Geduld beim Heilungsprozess ist bei beiden Methoden gefragt. „Nach einer schonenden Anfangsphase von einigen Wochen, in der es erst einmal darum geht, die Beweglichkeit wiederherzustellen, folgt eine mehrmonatige intensivere Muskelaufbauphase. Hier kommen Übungen wie Kniebeugen und Ausfallschritte zum Einsatz“, erklärt Physiotherapeut Axel Hagemann aus Köln, der beim Deutschen Verband für Physiotherapie die AG Sportphysiotherapie leitet. Nach einer Operation kann mit der intensiven Übungszeit meist erst später begonnen werden, weil das operierte Kreuzband einwachsen muss. Doch ob operiert oder nicht – der Reha-Prozess braucht Zeit.
Insgesamt zahlt sich die Geduld aus. „Die große Mehrheit meiner Patientinnen und Patienten ist nach den Monaten der Physio- und Trainingstherapie mit der Beweglichkeit und Stabilität sehr zufrieden“, sagt Hagemann. Studien bestätigen dies: Bei bis zu 90 Prozent der erfolgreich Behandelten funktioniert das Knie später wieder normal oder fast normal.
Welche Folgen hat ein Kreuzbandriss?
Doch führt die Knieverletzung später zu einem schnelleren Verschleiß des Gelenks? Nicht unbedingt.

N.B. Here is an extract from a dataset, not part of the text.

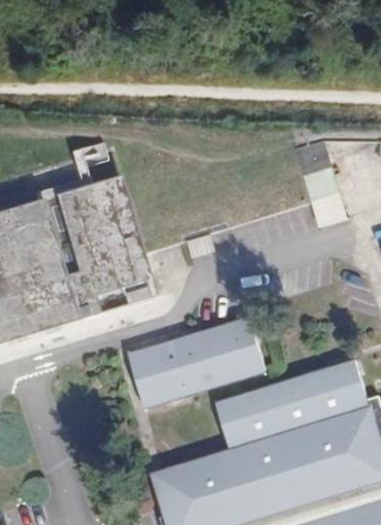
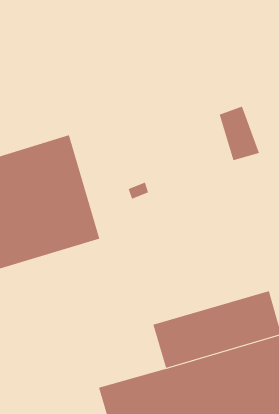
building: [128,319,264,405] -> none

Zwar steigt das Arthroserisiko nach einem Kreuzbandriss verschiedenen Studien zufolge an, aber nur leicht, und der Anstieg ist unabhängig von der Behandlungsart. Dabei kann nicht nur Inaktivität eine Arthrose fördern. „Eine große Gefahr liegt vor allem in der dauerhaften Überlastung des Knies, auch nach einem Kreuzbandriss“, erklärt Lobenhoffer. Denn diese begünstige einen Meniskusschaden und damit die Entstehung einer Arthrose. Ob sich ein deutlich erhöhtes Arthroserisiko entwickelt, können Patientin oder Patient also mitbeeinflussen.